Other lossless formats like (well, not everyone will agree that this is a lossless, but it’s pretty darn close), png, I don’t understand compression so I can’t explain that to you.

tvilot's avatar

Basically, JPEG uses a compression technology whereby some data is “thrown away” and replaced with sufficient data that the human eye won’t be able to distinguish the difference. So, for example, if the photo contains a lot of blue sky, instead of saving every single pixel where all the pixels for the sky are almost identical, a smaller bit of data is stored which tells the software that will uncompress the image that some region of the image can be replaced with an array of pixels that have the same value.

JPEG can be very lossy or not very lossy. You can achieve a smaller file size by increasing compression which will be more “aggressive” about replacing portions of the image with identical pixel values. Less aggressive compression will look better, but the file size will be larger.

Other “lossless” compression formats are TIFF, PNG, GIF, RAW, PSD and many others.

jballou's avatar

Speaking from the perspective of a graphics/audio/video guy here, XCNuse has got some of it confused (no offense)

Lossy/Lossless is more related to the way you save/export the file. Usually for images, common file types are jpg, gif, or png. These are usually all lossy formats because when you save them, whatever program you’re using uses a compression algorithm to get rid of information you can lose for the sake of a smaller file size. For jpg, for example, most programs get rid of redundant color information. (So if 2 pixels are next to each other, and are the same color, jpg will get rid of the color information for one of those pixels and just borrow the information already saved for the pixel next to it and reapply it)

Music is similar. Mp3 is a Lossy format because it is compressed when saved/exported.

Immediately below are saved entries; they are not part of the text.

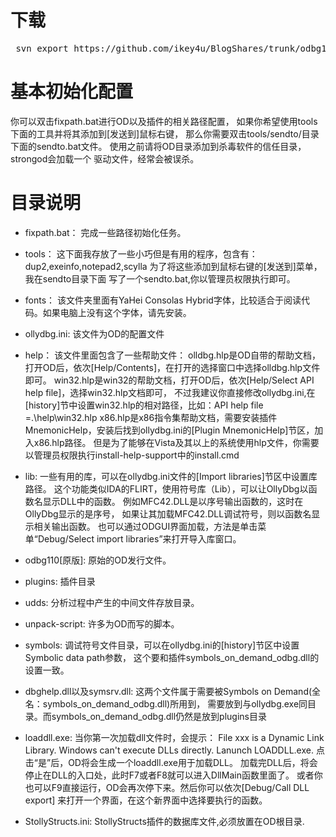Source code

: # 下载
<pre> svn export https://github.com/ikey4u/BlogShares/trunk/odbg110 </pre>

# 基本初始化配置
你可以双击fixpath.bat进行OD以及插件的相关路径配置，
如果你希望使用tools下面的工具并将其添加到[发送到]鼠标右键，
那么你需要双击tools/sendto/目录下面的sendto.bat文件。
使用之前请将OD目录添加到杀毒软件的信任目录，strongod会加载一个
驱动文件，经常会被误杀。

# 目录说明
* fixpath.bat：
	完成一些路径初始化任务。
* tools：
	这下面我存放了一些小巧但是有用的程序，包含有：
	dup2,exeinfo,notepad2,scylla
	为了将这些添加到鼠标右键的[发送到]菜单，我在sendto目录下面
	写了一个sendto.bat,你以管理员权限执行即可。

* fonts：
	该文件夹里面有YaHei Consolas Hybrid字体，比较适合于阅读代码。如果电脑上没有这个字体，请先安装。
* ollydbg.ini:
	该文件为OD的配置文件
* help：
	该文件里面包含了一些帮助文件：
    olldbg.hlp是OD自带的帮助文档，打开OD后，依次[Help/Contents]，在打开的选择窗口中选择olldbg.hlp文件即可。
    win32.hlp是win32的帮助文档，打开OD后，依次[Help/Select API help file]，选择win32.hlp文档即可，
    不过我建议你直接修改ollydbg.ini,在[history]节中设置win32.hlp的相对路径，比如：API help file =.\help\win32.hlp 
    x86.hlp是x86指令集帮助文档，需要安装插件MnemonicHelp，安装后找到ollydbg.ini的[Plugin MnemonicHelp]节区，加入x86.hlp路径。
    但是为了能够在Vista及其以上的系统使用hlp文件，你需要以管理员权限执行install-help-support中的install.cmd
* lib:
	一些有用的库，可以在ollydbg.ini文件的[Import libraries]节区中设置库路径。
	这个功能类似IDA的FLIRT，使用符号库（Lib），可以让OllyDbg以函数名显示DLL中的函数。
	例如MFC42.DLL是以序号输出函数的，这时在OllyDbg显示的是序号，
	如果让其加载MFC42.DLL调试符号，则以函数名显示相关输出函数。
	也可以通过ODGUI界面加载，方法是单击菜单“Debug/Select import libraries”来打开导入库窗口。
* odbg110[原版]:
	原始的OD发行文件。
* plugins:
	插件目录
* udds:
	分析过程中产生的中间文件存放目录。
* unpack-script:
	许多为OD而写的脚本。
* symbols:
	调试符号文件目录，可以在ollydbg.ini的[history]节区中设置Symbolic data path参数，
	这个要和插件symbols_on_demand_odbg.dll的设置一致。
* dbghelp.dll以及symsrv.dll:
	这两个文件属于需要被Symbols on Demand(全名：symbols_on_demand_odbg.dll)所用到，
	需要放到与ollydbg.exe同目录。而symbols_on_demand_odbg.dll仍然是放到plugins目录
* loaddll.exe:
	当你第一次加载dll文件时，会提示：
	File xxx is a Dynamic Link Library. Windows can't execute DLLs directly.
	Lanunch LOADDLL.exe.
	点击“是”后，OD将会生成一个loaddll.exe用于加载DLL。
	加载完DLL后，将会停止在DLL的入口处，此时F7或者F8就可以进入DllMain函数里面了。
	或者你也可以F9直接运行，OD会再次停下来。然后你可以依次[Debug/Call DLL export]
	来打开一个界面，在这个新界面中选择要执行的函数。
* StollyStructs.ini:
  StollyStructs插件的数据库文件,必须放置在OD根目录.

Something lossless doesn’t compress at all. But it can be tricky because the file extensions might actually be the same as lossy files. For example, when saving a photo as a tiff, you can choose to compress it (making it lossy) or you can choose to leave it uncompressed (making it lossless)

Having a good understanding of lossless vs. lossy has more to do with the programs you’re using to create these files and not as much with the file extensions.

xyzzy's avatar

@jballou, you don’t have it quite right.

Lossless simply means that you can undo the compression and end up with exactly byte-for-byte what you started with. Lossless is still compression; it’s just perfectly reversible. Lossy compression on the other hand, throws away information that is lost forever.

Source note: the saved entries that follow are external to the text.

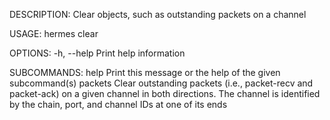 DESCRIPTION:
Clear objects, such as outstanding packets on a channel

USAGE:
    hermes clear <SUBCOMMAND>

OPTIONS:
    -h, --help    Print help information

SUBCOMMANDS:
    help       Print this message or the help of the given subcommand(s)
    packets    Clear outstanding packets (i.e., packet-recv and packet-ack) on a given channel
                   in both directions. The channel is identified by the chain, port, and channel IDs
                   at one of its ends
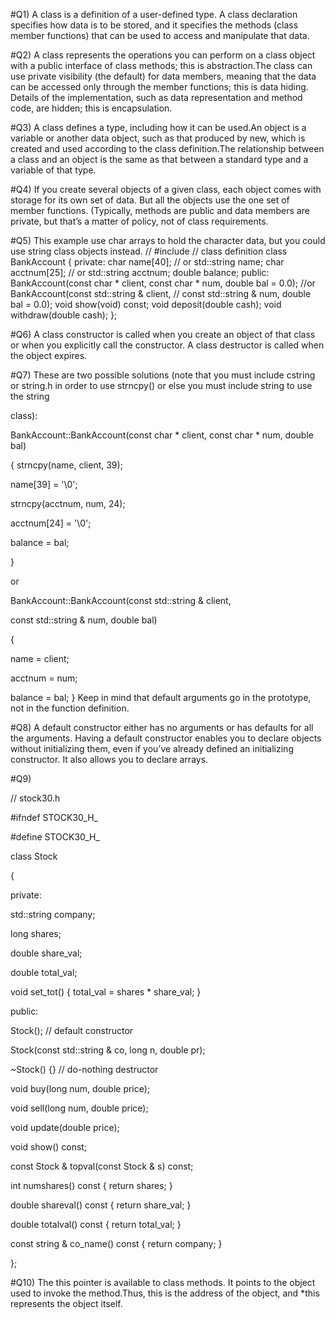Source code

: #Q1)
A class is a definition of a user-defined type. A class declaration specifies how data is
to be stored, and it specifies the methods (class member functions) that can be used
to access and manipulate that data.

#Q2)
A class represents the operations you can perform on a class object with a public
interface of class methods; this is abstraction.The class can use private visibility (the
default) for data members, meaning that the data can be accessed only through the
member functions; this is data hiding. Details of the implementation, such as data
representation and method code, are hidden; this is encapsulation.

#Q3)
A class defines a type, including how it can be used.An object is a variable or
another data object, such as that produced by new, which is created and used
according to the class definition.The relationship between a class and an object is
the same as that between a standard type and a variable of that type.

#Q4)
If you create several objects of a given class, each object comes with storage for its
own set of data. But all the objects use the one set of member functions. (Typically,
methods are public and data members are private, but that’s a matter of policy, not
of class requirements.

#Q5)
This example use char arrays to hold the character data, but you could use string
class objects instead.
// #include <cstring>
// class definition
class BankAccount
{
private:
char name[40]; // or std::string name;
char acctnum[25]; // or std::string acctnum;
double balance;
public:
BankAccount(const char * client, const char * num, double bal = 0.0);
//or BankAccount(const std::string & client,
// const std::string & num, double bal = 0.0);
void show(void) const;
void deposit(double cash);
void withdraw(double cash);
};

#Q6)
A class constructor is called when you create an object of that class or when you
explicitly call the constructor. A class destructor is called when the object expires.

#Q7) 
These are two possible solutions (note that you must include cstring or string.h
in order to use strncpy() or else you must include string to use the string

class):

BankAccount::BankAccount(const char * client, const char * num, double bal)

{
strncpy(name, client, 39);

name[39] = '\0';

strncpy(acctnum, num, 24);

acctnum[24] = '\0';

balance = bal;

}

or

BankAccount::BankAccount(const std::string & client,

const std::string & num, double bal)

{

name = client;

acctnum = num;

balance = bal;
}
Keep in mind that default arguments go in the prototype, not in the function definition.

#Q8) 
A default constructor either has no arguments or has defaults for all the arguments.
Having a default constructor enables you to declare objects without initializing
them, even if you’ve already defined an initializing constructor. It also allows you to
declare arrays.

#Q9) 

// stock30.h

#ifndef STOCK30_H_

#define STOCK30_H_

class Stock

{

private:

std::string company;

long shares;

double share_val;

double total_val;

void set_tot() { total_val = shares * share_val; }

public:

Stock(); // default constructor

Stock(const std::string & co, long n, double pr);

~Stock() {} // do-nothing destructor

void buy(long num, double price);

void sell(long num, double price);

void update(double price);

void show() const;

const Stock & topval(const Stock & s) const;

int numshares() const { return shares; }

double shareval() const { return share_val; }

double totalval() const { return total_val; }

const string & co_name() const { return company; }

};

#Q10)
The this pointer is available to class methods. It points to the object used to
invoke the method.Thus, this is the address of the object, and *this represents the
object itself.
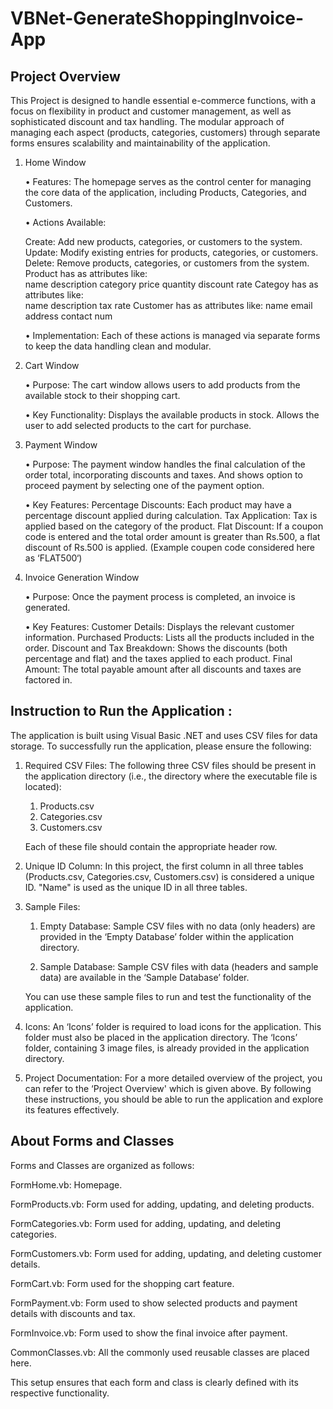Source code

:# VBNet-GenerateShoppingInvoice-App

## Project Overview
This Project is designed to handle essential e-commerce functions, with a focus on flexibility in product and customer management, as well as sophisticated discount and tax handling. The modular approach of managing each aspect (products, categories, customers) through separate forms ensures scalability and maintainability of the application.

1. Home Window
   
      •	Features: The homepage serves as the control center for managing the core data of the application, including Products, Categories, and Customers.

      •	Actions Available:

	Create: Add new products, categories, or customers to the system.
	Update: Modify existing entries for products, categories, or customers.
	Delete: Remove products, categories, or customers from the system.
        Product has as attributes like:  
                name	description	category	price	quantity	discount rate
        Categoy has as attributes like:  
                name	description	tax rate
        Customer has as attributes like: 
                name	email	address	contact num

      •	Implementation: Each of these actions is managed via separate forms to keep the data handling clean and modular.

2. Cart Window
   
      •	Purpose: The cart window allows users to add products from the available stock to their shopping cart.
   
      •	Key Functionality:
	Displays the available products in stock.
	Allows the user to add selected products to the cart for purchase.

4. Payment Window
   
      •	Purpose: The payment window handles the final calculation of the order total, incorporating discounts and taxes. And shows option to proceed payment by selecting one of the payment option.
   
      •	Key Features:
	Percentage Discounts: Each product may have a percentage discount applied during calculation.
	Tax Application: Tax is applied based on the category of the product.
	Flat Discount: If a coupon code is entered and the total order amount is greater than Rs.500, a flat discount of Rs.500 is applied.
(Example coupen code considered here as ‘FLAT500‘)

6. Invoice Generation Window
   
      •	Purpose: Once the payment process is completed, an invoice is generated.
   
      •	Key Features:
	Customer Details: Displays the relevant customer information.
	Purchased Products: Lists all the products included in the order.
	Discount and Tax Breakdown: Shows the discounts (both percentage and flat) and the taxes applied to each product.
	Final Amount: The total payable amount after all discounts and taxes are factored in.





## Instruction to Run the Application :
The application is built using Visual Basic .NET and uses CSV files for data storage. To successfully run the application, please ensure the following:
1.	Required CSV Files:
	The following three CSV files should be present in the application directory (i.e., the directory where the executable file is located):
      1.	Products.csv
      2.	Categories.csv
      3.	Customers.csv
         
	Each of these file should contain the appropriate header row.

2.	Unique ID Column:
	In this project, the first column in all three tables (Products.csv, Categories.csv, Customers.csv) is considered a unique ID.
	"Name" is used as the unique ID in all three tables.

3.	Sample Files:
   
	1.  Empty Database: Sample CSV files with no data (only headers) are provided in the ‘Empty Database’ folder within the application directory.

	2.  Sample Database: Sample CSV files with data (headers and sample data) are available in the ‘Sample Database’ folder.

	You can use these sample files to run and test the functionality of the application.

5.	Icons:
	An ‘Icons’ folder is required to load icons for the application. This folder must also be placed in the application directory.
	The ‘Icons’ folder, containing 3 image files, is already provided in the application directory.

6.	Project Documentation:
	For a more detailed overview of the project, you can refer to the ‘Project Overview' which is given above.
By following these instructions, you should be able to run the application and explore its features effectively.



## About Forms and Classes

Forms and Classes are organized as follows:

FormHome.vb: Homepage.

FormProducts.vb: Form used for adding, updating, and deleting products.

FormCategories.vb: Form used for adding, updating, and deleting categories.

FormCustomers.vb: Form used for adding, updating, and deleting customer details.

FormCart.vb: Form used for the shopping cart feature.

FormPayment.vb: Form used to show selected products and payment details with discounts and tax.

FormInvoice.vb: Form used to show the final invoice after payment.

CommonClasses.vb: All the commonly used reusable classes are placed here.

This setup ensures that each form and class is clearly defined with its respective functionality.


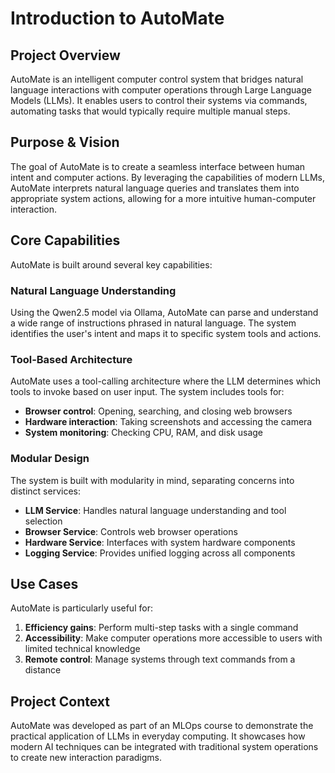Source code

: # Introduction to AutoMate

## Project Overview

AutoMate is an intelligent computer control system that bridges natural language interactions with computer operations through Large Language Models (LLMs). It enables users to control their systems via commands, automating tasks that would typically require multiple manual steps.

## Purpose & Vision

The goal of AutoMate is to create a seamless interface between human intent and computer actions. By leveraging the capabilities of modern LLMs, AutoMate interprets natural language queries and translates them into appropriate system actions, allowing for a more intuitive human-computer interaction.

## Core Capabilities

AutoMate is built around several key capabilities:

### Natural Language Understanding

Using the Qwen2.5 model via Ollama, AutoMate can parse and understand a wide range of instructions phrased in natural language. The system identifies the user's intent and maps it to specific system tools and actions.

### Tool-Based Architecture

AutoMate uses a tool-calling architecture where the LLM determines which tools to invoke based on user input. The system includes tools for:

- **Browser control**: Opening, searching, and closing web browsers
- **Hardware interaction**: Taking screenshots and accessing the camera
- **System monitoring**: Checking CPU, RAM, and disk usage

### Modular Design

The system is built with modularity in mind, separating concerns into distinct services:

- **LLM Service**: Handles natural language understanding and tool selection
- **Browser Service**: Controls web browser operations
- **Hardware Service**: Interfaces with system hardware components
- **Logging Service**: Provides unified logging across all components

## Use Cases

AutoMate is particularly useful for:

1. **Efficiency gains**: Perform multi-step tasks with a single command
2. **Accessibility**: Make computer operations more accessible to users with limited technical knowledge
3. **Remote control**: Manage systems through text commands from a distance

## Project Context

AutoMate was developed as part of an MLOps course to demonstrate the practical application of LLMs in everyday computing. It showcases how modern AI techniques can be integrated with traditional system operations to create new interaction paradigms.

ZIP is probably the most widely know example of lossless compression. When you unzip a file, you always get back the exact file you compressed – with no changes. Very good for text documents and spreadsheets. MP3 and Jpeg are popular examples of lossy compression. Uncompress these and you end up with something very close (but not exactly the same as) to the original file.

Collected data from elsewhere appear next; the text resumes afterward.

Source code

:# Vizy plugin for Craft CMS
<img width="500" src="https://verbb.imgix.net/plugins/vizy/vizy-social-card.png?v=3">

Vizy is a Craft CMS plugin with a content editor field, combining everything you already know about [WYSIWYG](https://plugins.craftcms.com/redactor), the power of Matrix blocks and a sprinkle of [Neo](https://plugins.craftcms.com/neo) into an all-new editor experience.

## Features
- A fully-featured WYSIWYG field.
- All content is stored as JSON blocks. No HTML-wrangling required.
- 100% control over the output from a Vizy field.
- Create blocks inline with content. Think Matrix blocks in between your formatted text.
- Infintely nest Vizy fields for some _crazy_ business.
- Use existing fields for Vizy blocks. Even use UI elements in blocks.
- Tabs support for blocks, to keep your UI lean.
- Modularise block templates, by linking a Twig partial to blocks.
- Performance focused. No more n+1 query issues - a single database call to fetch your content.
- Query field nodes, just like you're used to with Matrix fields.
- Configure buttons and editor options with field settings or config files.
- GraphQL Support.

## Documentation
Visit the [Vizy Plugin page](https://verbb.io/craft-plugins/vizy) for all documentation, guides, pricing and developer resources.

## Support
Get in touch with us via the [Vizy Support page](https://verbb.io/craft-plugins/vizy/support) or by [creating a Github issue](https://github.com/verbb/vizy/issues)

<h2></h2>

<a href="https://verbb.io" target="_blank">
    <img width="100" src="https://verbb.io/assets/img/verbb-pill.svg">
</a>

For archival purposes, lossless is always preferable. For everyday use where storage space is limited, lossy is preferable.

jballou's avatar

Like I said, I’m speaking from the perspective of a graphics/audio/video guy. When you’re working in those mediums lossless is literally an uncompressed file.


XCNuse's avatar

true it has to do with saving or exporting, but who really thinks about when you are working with it live, I mean for the sake of being simple, it makes sense, but if you want to get technical, then no, when you open any file or whatever loaded into the memory it isn’t compressed, rather it is raw and can be easily changed by I/O devices, and is done so to make things faster and “losless” while working with anything, until it is saved to a form of hard drive space or whatever.

But for the sake of the question, keeping it simple just makes sense lol.

I never opened up a png or jpg so ive never seen the fileatrix compared to a lossless format, but what tall said makes sense and was how I figured it would work, was just confused how it would look in sense of numbers etc. compressing in computers to me is just a miracle to me lol I dont understand how it works, but thats for another time.

tvilot's avatar

jballou, I don’t think that’s quite right. Compressed TIFF can be either lossy or lossless.